June 13, 2017

Sending the Referrer Policy Header with NGINX

Disclaimer: I imported this post from WordPress to Jekyll on 9/2/23. Forgive the misformatting until I get a chance to clean it up.

I periodically run the collection of websites that I maintain through a variety of testing tools to monitor their security and performance. One of these tools, securityheaders.io, recently added a check for the new Referrer Policy header. I dug in a little to learn about the header and to begin sending it via NGINX on my sites.

Referrer Header

When we click a link on the internet, part of the HTTP specification is to send a referrer header to the next page you are visiting. This information allows the next page to see where you came from and is quite valuable to sites for optimizing lead funnels, SEO, etc. It is received with some concern, however, by the informed, privacy-minded user who may not want to signal the last page they visited.

Blocking with noreferrer

There has been an existing mechanism for sites to request that the referrer header not be sent by adding the “noreferrer” keyword to a link. The example below demonstrates the HTML implementation. It is up to the browser to respect that keyword, but most modern versions of mainstream browsers do to my knowledge.

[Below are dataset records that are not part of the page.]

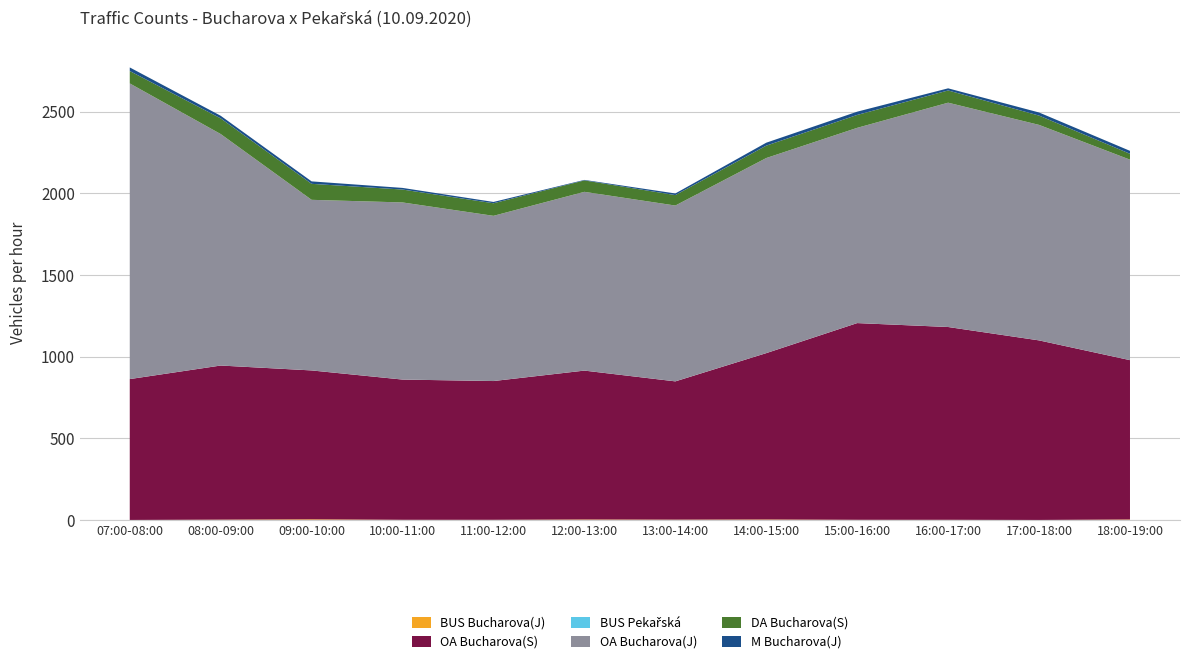

Reading left to right, what are all the values shown in this chart?

BUS Bucharova(J): 0	2	4	1	1	3	2	3	1	1	0	3
OA Bucharova(S): 863	944	912	859	850	912	847	1019	1205	1181	1100	976
BUS Pekařská: 0	0	0	0	0	0	0	0	0	0	0	0
OA Bucharova(J): 1811	1418	1045	1085	1012	1095	1077	1195	1196	1374	1320	1228
DA Bucharova(S): 76	96	98	79	77	70	64	76	79	75	57	36
M Bucharova(J): 22	16	15	10	8	3	10	18	20	13	19	18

<a rel="noreferrer" href="https://collinmbarrett.com">

Blocking with Referrer Policy Header

But, what if the site wants to specify this site-wide rather than adding the keyword on each link tag? The new Referrer Policy header allows for websites to define the policy that they desire web browsers to follow, and it also provides more granular options for when to send it and what content to include.

I will not re-post the definitions here, but there are a variety of policies to choose from including the following: no-referrer, no-referrer-when-downgrade, same-origin, origin, strict-origin, origin-when-cross-origin, strict-origin-when-cross-origin, and unsafe-url. The policy selected has varying impact and implications for the browser on what to include and when to send the referrer header. See here for more info on the policies.

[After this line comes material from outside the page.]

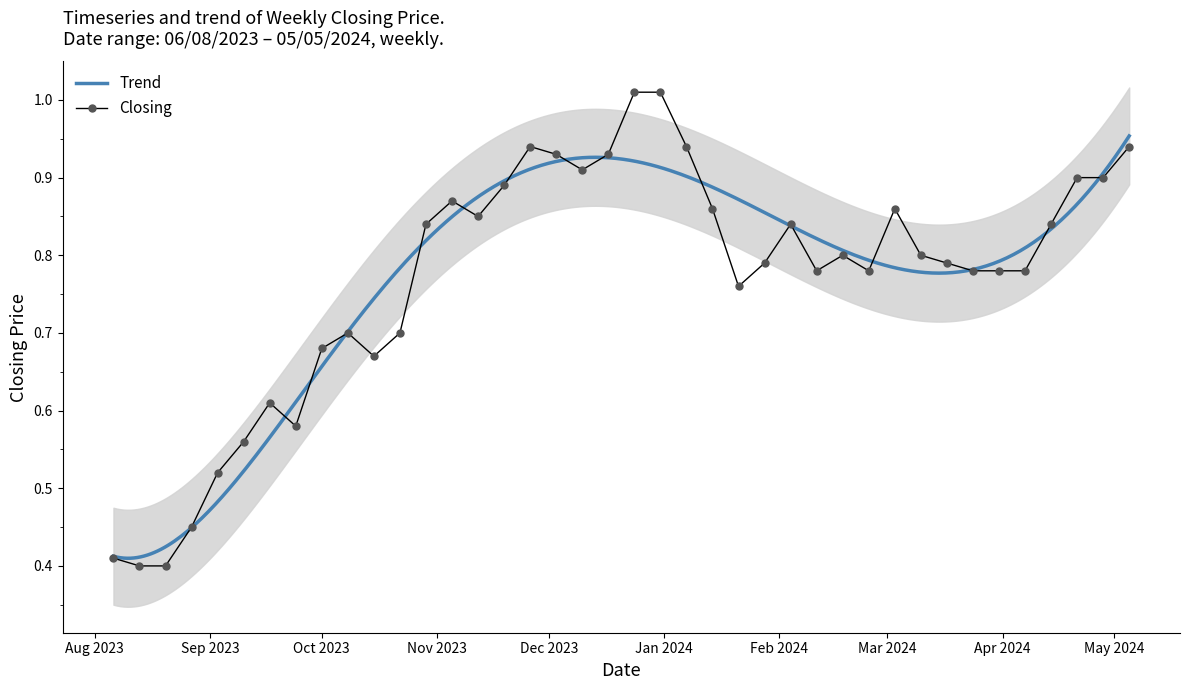

True or false: the data shows 0.5 at 18.

False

Note that browser support varies as of the time of writing since this is a relatively new feature. When I first tried to implement the “same-origin” policy on one of my sites, I saw the error below in the Chrome console. Chromium only supports some of these policies currently. Until the Chromium team resolves this issue, I think I will keep my sites at “no-referrer” to err on the side of privacy. If “same-origin” gets more widely adopted, I will try that so as to protect the integrity of my internal analytics.

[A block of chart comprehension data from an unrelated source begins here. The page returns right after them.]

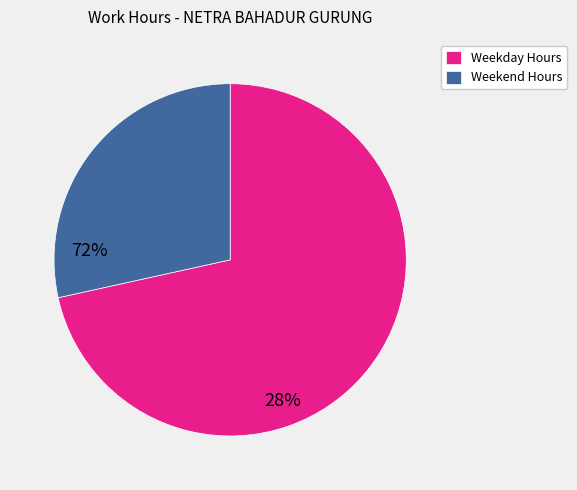

The Weekend Hours slice represents 28% of the pie. True or false?

True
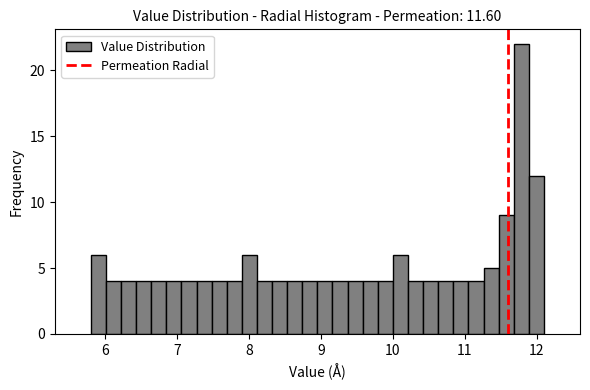

Read against the x-axis, roughly where is the centre of the tallest bar?

11.8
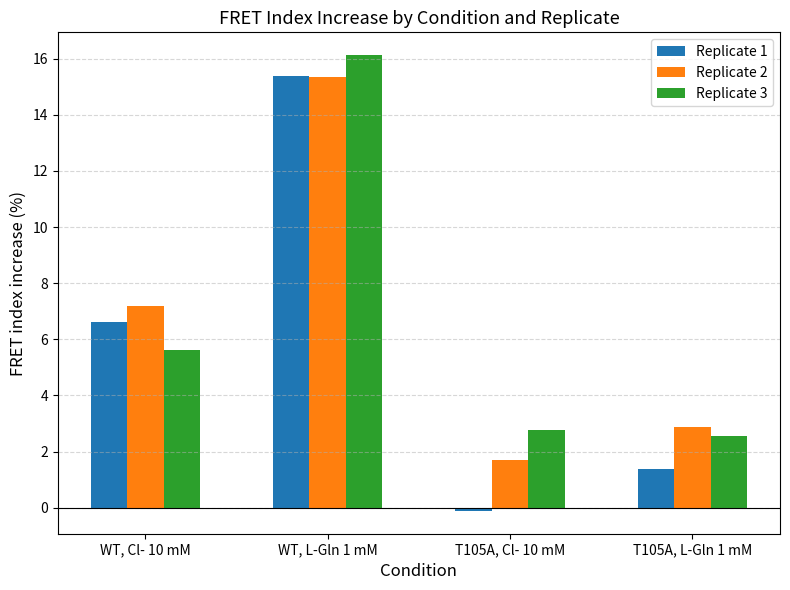

Rank the categories by Replicate 1 value from highest to lowest.

WT, L-Gln 1 mM, WT, Cl- 10 mM, T105A, L-Gln 1 mM, T105A, Cl- 10 mM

Failed to set referrer policy: The value ‘same-origin’ is not one of ‘no-referrer’, ‘no-referrer-when-downgrade’, ‘origin’, ‘origin-when-cross-origin’, or ‘unsafe-url’. The referrer policy has been left unchanged.

Sending Referrer Policy Header with NGINX

Sending the referrer policy with NGINX is pretty simple. Just add something like the following inside a server block in the NGINX .conf files. Then, restart NGINX.

##
# Referrer Policy
##

add_header Referrer-Policy "no-referrer";

We can verify that NGINX is sending the header by inspecting the resource in Chrome. Open the Developer Tools, toggle to the Network tab, and refresh the page. Clicking on the root document of the site shows various request details including this header value.

[![Referrer Policy in Chrome Developer Tools](/assets/img/referrerPolicyChrome_collinmbarrett-300x159.jpg)](/assets/img/referrerPolicyChrome_collinmbarrett.jpg)
Referrer Policy in Chrome Developer Tools

Blocking as a Visitor

All this got me to thinking what I could do, if anything, as a user to block the referrer header from being sent. Web developers can utilize one or both of the two methods above, but what if I want the sites I visit to not know from where I came independent of their decision to implement a Referrer Policy? It seems like there may be some plugin-based solutions, but that is an area I certainly want to investigate further.